There is no other name but Jesus whereby we must be saved. Welcome to my blog: In Him Only. I hope you will be encouraged by what you read.

Wednesday, February 22, 2017

Let's Not Fail Them




The eighth and ninth chapters of Ezekiel’s prophecy illustrate why every Christian should pray often – if not daily – for our clergy. Chapter eight highlights the appalling abominations the Jewish clergy were committing against God, even in His Temple.

Go in and see the wicked abominations that they are committing here,” God said to the prophet, who found every form of creeping things and beasts and detestable things, with all the idols of the house of Israel” carved on the walls.

But that was not all. Ezekiel also saw “seventy elders of the house of Israel . . . each man with his censer in his hand and the fragrance of the cloud of incense rising.”

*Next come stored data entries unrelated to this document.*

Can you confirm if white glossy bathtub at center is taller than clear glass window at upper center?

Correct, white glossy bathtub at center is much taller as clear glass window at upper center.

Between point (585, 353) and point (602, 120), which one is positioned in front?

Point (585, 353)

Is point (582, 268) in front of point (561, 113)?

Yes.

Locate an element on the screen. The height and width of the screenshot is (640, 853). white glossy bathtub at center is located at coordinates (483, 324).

But that was not all. The chapter continues: “Son of man, do you see what the elders of the house of Israel are committing in the dark, each man in the room of his carved images? For they say, ‘The Lord does not see us . . .  .”  And a few verses later: [God] brought me to the entrance of the gate of the Lord’s house . . . and behold, women were sitting there weeping for Tammuz” (i.e. the goddess of fertility).  

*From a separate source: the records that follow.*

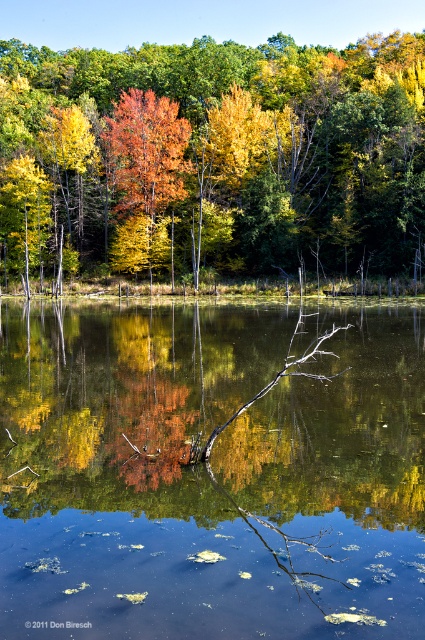
Question: Does orange leafy tree at center come behind shiny orange tree at center?

Choices:
 (A) yes
 (B) no

Answer: (B)

Question: Which object is the closest to the shiny orange tree at center?

Choices:
 (A) green reflective water at center
 (B) orange leafy tree at center

Answer: (B)

Question: Which of the following is the farthest from the observer?

Choices:
 (A) (147, 99)
 (B) (129, 116)

Answer: (A)

Question: Which object appears farthest from the camera in this image?

Choices:
 (A) orange leafy tree at center
 (B) shiny orange tree at center
 (C) green reflective water at center

Answer: (B)

Question: Does green reflective water at center have a lesser width compared to shiny orange tree at center?

Choices:
 (A) yes
 (B) no

Answer: (B)

Question: Is orange leafy tree at center positioned behind shiny orange tree at center?

Choices:
 (A) yes
 (B) no

Answer: (B)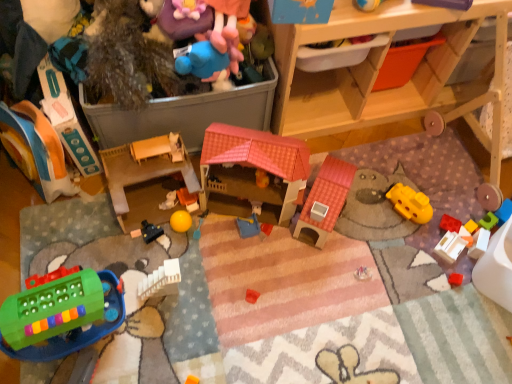
Where is `vacant space situated on the left part of blue plastic toy at center, the ninth toy positioned from the left`? This screenshot has width=512, height=384. vacant space situated on the left part of blue plastic toy at center, the ninth toy positioned from the left is located at coordinates (207, 233).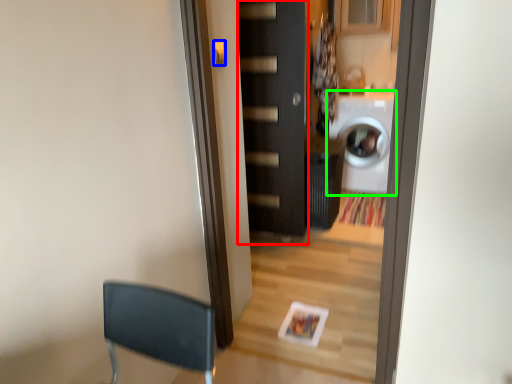
Question: Which is farther away from door (highlighted by a red box)? door handle (highlighted by a blue box) or washing machine (highlighted by a green box)?

Choices:
 (A) door handle
 (B) washing machine

Answer: (A)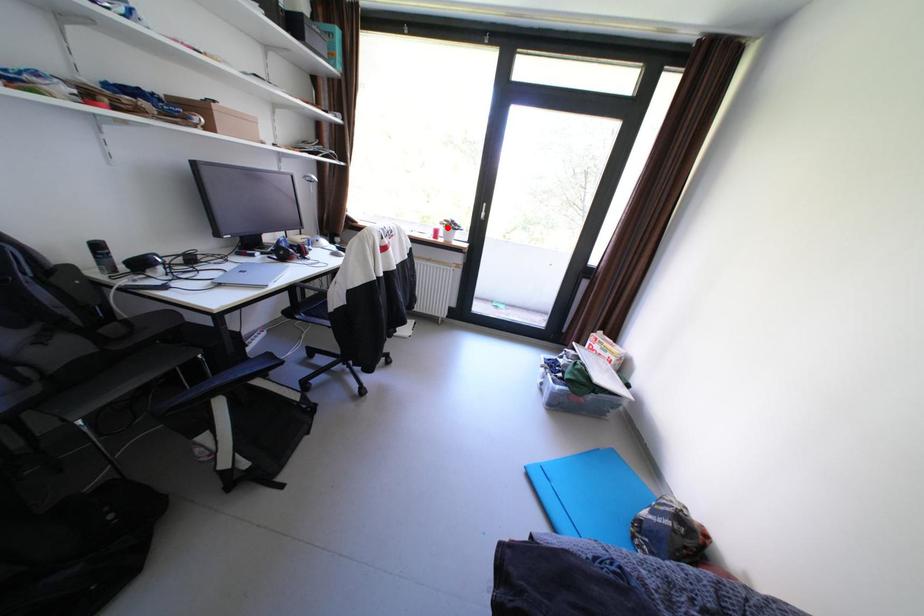
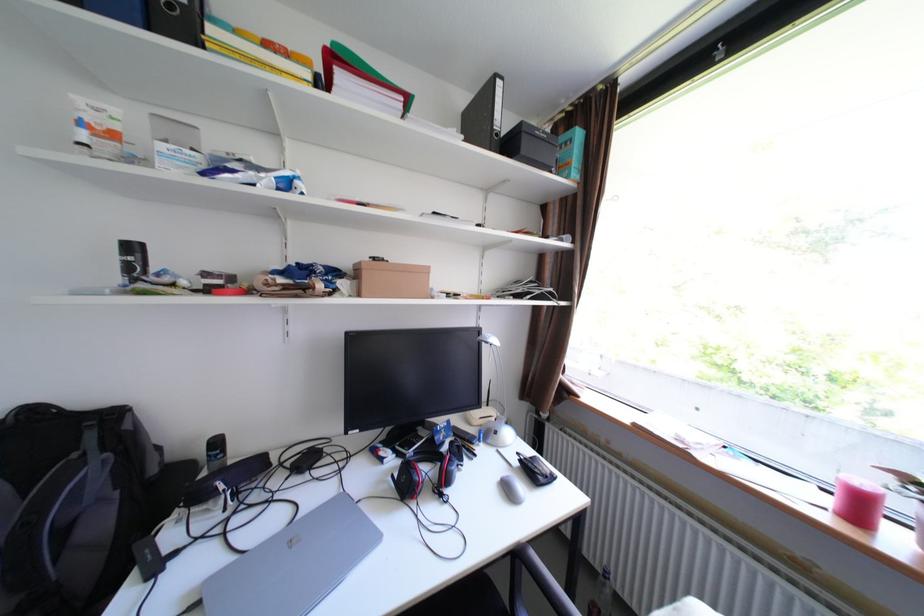
In the second image, find the point that corresponds to the highlighted location in the first image.

(874, 484)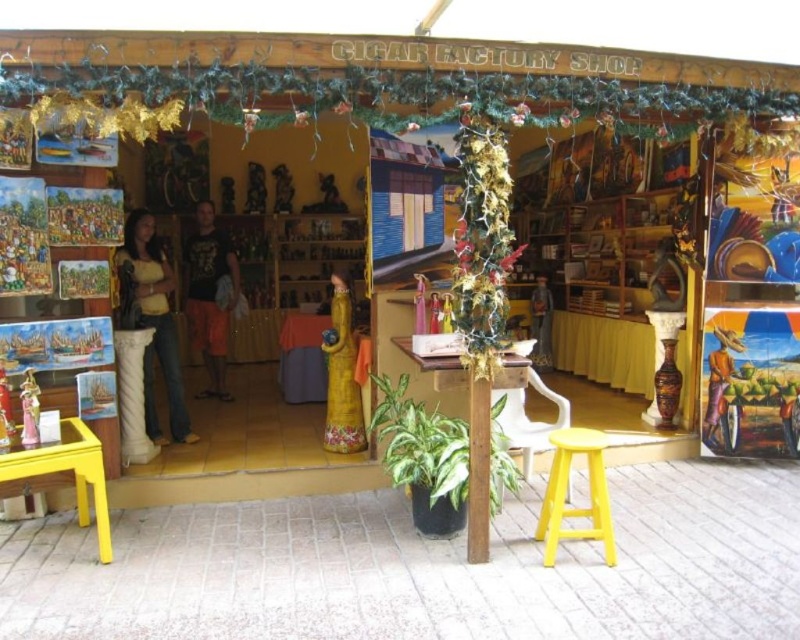
Question: Does yellow plastic stool at lower center have a lesser width compared to wooden statue at center?

Choices:
 (A) no
 (B) yes

Answer: (A)

Question: Where is jeans at left located in relation to yellow plastic stool at lower center in the image?

Choices:
 (A) right
 (B) left

Answer: (B)

Question: Which object is farther from the camera taking this photo?

Choices:
 (A) orange cotton shorts at center
 (B) wooden statue at center
 (C) yellow plastic stool at lower center
 (D) jeans at left

Answer: (A)

Question: Which point is farther from the camera taking this photo?

Choices:
 (A) (202, 228)
 (B) (132, 321)
 (C) (342, 429)

Answer: (A)

Question: Does yellow plastic stool at lower center have a lesser width compared to wooden statue at center?

Choices:
 (A) yes
 (B) no

Answer: (B)

Question: Which object is farther from the camera taking this photo?

Choices:
 (A) yellow plastic stool at lower center
 (B) jeans at left
 (C) orange cotton shorts at center

Answer: (C)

But that was not all. God brought Ezekiel into the inner court of the Temple where another dozen of the religious leaders had turned their “backs to the temple of the Lord and their faces toward the east; and they were prostrating themselves eastward toward the sun  . . . .”

God’s patience ended in chapter nine. He told His angel: Go through the midst of the city, even through the midst of Jerusalem, and put a mark on the foreheads of the men who sigh and groan over all the abominations which are being committed in its midst.”

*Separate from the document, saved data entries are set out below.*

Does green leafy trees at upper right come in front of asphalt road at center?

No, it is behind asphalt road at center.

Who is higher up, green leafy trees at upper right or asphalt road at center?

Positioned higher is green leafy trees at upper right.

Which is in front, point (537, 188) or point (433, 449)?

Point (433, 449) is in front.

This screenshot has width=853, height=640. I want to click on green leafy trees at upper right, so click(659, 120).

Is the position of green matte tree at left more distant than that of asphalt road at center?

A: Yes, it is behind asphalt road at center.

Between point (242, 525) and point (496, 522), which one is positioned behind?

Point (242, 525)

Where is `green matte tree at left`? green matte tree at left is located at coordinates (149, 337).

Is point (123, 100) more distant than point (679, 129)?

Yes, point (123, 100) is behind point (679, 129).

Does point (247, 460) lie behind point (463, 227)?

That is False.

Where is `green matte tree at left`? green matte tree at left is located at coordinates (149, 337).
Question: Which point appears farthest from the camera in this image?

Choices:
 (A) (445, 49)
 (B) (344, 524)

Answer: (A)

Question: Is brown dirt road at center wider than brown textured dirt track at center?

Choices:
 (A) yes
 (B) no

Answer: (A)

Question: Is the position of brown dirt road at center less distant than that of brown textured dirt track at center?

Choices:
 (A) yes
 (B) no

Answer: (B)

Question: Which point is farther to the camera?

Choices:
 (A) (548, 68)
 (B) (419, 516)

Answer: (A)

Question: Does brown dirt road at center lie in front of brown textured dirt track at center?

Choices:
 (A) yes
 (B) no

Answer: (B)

The mark would serve to protect them from what happens next.

God commanded another angel:“Go through the city after him and strike; do not let your eye have pity and do not spare. Utterly slay old men, young men, maidens, little children, and women, but do not touch any man on whom is the mark; and you shall start from My sanctuary.” So they started with the elders who were before the temple.

And so the false shepherds, the hirelings, the wolves in sheep clothing inevitably met the judgment of God.

How does it happen that anyone can turn away from God after knowing Him? But perhaps the greater question is this: How does a pastor, elder, or priest turn back from following God? How do they who preach and teach about our great Savior, who perform intercessory prayers, and offer the sacraments, how do they think God is blind to the evil they do?

God is not blind. Patient, yes. But not blind. Ready to forgive, but ready also to execute wrath against any laity or clergy who insist on turning a stubborn shoulder to God.

People have not changed since Ezekiel’s time. And neither has God. And therein lays the alarming character of these two chapters.

Christian – Pray for your pastors and priests. Pray for your bishops. Pray for your deacons. Pray for your catechists. All of us – laity and clergy alike – are susceptible to the subtle schemes of Satan who roams the earth seeking souls to devour. What better way to scatter the many sheep than to first ruin their shepherds?

Christian – our clergy and leadership desperately need us to pray. Let’s not fail them.